Work instruction ->
Each line of the data that includes the string "Compliance" is to be copied out.

Source data ->
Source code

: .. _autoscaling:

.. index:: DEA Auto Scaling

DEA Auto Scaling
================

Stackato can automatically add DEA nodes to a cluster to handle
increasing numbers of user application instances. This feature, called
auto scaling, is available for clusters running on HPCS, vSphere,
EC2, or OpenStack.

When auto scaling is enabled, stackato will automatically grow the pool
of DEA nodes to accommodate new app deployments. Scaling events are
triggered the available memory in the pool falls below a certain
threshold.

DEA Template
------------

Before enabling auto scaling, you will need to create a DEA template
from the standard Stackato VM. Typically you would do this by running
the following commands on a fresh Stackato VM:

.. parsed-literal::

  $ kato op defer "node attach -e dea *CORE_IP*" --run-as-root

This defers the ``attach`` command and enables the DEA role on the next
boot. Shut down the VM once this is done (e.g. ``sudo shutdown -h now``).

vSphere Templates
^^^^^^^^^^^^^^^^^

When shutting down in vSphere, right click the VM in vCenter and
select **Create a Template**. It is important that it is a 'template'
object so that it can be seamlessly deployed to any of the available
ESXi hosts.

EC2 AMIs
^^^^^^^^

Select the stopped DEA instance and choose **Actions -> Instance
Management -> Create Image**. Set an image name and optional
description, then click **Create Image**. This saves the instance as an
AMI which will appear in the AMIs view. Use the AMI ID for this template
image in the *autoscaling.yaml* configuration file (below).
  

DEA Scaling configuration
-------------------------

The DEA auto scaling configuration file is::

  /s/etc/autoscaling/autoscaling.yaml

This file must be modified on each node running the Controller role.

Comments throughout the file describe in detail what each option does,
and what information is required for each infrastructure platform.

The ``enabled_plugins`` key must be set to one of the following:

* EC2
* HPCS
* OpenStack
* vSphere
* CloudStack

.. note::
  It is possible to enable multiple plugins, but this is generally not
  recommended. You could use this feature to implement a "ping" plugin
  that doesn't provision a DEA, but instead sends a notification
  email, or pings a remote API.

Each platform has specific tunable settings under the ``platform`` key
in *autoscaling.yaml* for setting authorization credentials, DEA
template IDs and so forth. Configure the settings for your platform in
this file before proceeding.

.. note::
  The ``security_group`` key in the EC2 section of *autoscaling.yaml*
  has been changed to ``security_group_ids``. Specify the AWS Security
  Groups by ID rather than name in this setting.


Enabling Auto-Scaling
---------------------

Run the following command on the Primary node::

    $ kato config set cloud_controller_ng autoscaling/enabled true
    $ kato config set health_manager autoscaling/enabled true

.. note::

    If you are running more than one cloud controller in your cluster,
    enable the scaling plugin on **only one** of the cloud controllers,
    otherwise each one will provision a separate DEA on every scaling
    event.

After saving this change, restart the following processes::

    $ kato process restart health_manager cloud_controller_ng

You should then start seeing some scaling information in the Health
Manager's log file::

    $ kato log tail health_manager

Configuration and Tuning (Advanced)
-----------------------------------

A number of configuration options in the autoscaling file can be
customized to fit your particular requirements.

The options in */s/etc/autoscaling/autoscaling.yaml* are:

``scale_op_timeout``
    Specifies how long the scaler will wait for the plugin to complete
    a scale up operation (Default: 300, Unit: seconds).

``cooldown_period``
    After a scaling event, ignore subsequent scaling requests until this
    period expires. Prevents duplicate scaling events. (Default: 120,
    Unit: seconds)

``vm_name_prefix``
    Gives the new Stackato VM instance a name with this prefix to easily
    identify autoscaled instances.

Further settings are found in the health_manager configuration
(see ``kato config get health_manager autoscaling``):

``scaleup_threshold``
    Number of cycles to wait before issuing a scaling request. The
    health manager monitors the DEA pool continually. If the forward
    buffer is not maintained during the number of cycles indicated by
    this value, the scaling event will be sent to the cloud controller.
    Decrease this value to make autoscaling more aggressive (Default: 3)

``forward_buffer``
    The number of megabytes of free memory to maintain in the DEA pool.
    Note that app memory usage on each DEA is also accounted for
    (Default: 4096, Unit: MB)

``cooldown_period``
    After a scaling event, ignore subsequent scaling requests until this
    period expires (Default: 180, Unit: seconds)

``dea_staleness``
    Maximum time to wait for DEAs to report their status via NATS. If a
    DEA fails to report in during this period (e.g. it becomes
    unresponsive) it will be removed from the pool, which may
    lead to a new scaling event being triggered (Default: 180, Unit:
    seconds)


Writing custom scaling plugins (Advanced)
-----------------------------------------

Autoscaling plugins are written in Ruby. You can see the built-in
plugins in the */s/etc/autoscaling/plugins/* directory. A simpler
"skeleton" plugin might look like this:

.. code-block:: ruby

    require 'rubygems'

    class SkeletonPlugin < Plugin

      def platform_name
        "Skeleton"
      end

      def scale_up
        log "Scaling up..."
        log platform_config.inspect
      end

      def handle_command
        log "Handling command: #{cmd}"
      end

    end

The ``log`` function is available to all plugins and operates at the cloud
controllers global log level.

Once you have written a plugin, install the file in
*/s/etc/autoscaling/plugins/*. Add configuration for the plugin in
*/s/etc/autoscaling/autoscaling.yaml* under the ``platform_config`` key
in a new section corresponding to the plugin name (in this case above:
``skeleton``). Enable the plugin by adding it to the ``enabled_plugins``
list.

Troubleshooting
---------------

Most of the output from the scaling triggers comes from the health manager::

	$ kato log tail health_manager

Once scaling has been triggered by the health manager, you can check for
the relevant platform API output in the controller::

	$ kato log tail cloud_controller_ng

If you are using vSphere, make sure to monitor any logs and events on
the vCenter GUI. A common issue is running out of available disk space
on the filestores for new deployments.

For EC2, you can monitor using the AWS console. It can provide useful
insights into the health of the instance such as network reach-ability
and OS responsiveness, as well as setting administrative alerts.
---
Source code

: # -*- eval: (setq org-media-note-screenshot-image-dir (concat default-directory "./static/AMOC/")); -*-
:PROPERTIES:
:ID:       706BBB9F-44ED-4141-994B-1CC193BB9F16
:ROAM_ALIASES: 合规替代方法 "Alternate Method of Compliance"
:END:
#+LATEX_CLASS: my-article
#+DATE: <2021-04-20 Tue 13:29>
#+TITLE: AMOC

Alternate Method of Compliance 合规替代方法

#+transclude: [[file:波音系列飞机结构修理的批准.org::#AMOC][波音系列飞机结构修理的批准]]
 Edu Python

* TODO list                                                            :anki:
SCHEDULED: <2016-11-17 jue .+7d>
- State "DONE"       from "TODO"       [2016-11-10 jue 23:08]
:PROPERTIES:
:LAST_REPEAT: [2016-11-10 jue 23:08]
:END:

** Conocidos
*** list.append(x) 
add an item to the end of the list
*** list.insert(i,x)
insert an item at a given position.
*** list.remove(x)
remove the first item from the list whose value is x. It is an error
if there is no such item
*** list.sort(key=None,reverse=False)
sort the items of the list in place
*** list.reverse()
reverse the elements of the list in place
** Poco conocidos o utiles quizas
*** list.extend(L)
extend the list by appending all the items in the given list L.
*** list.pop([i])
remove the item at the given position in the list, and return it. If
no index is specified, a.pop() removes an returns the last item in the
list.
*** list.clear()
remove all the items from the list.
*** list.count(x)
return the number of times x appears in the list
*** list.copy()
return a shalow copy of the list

Result of this exercise ->
:ROAM_ALIASES: 合规替代方法 "Alternate Method of Compliance"
Alternate Method of Compliance 合规替代方法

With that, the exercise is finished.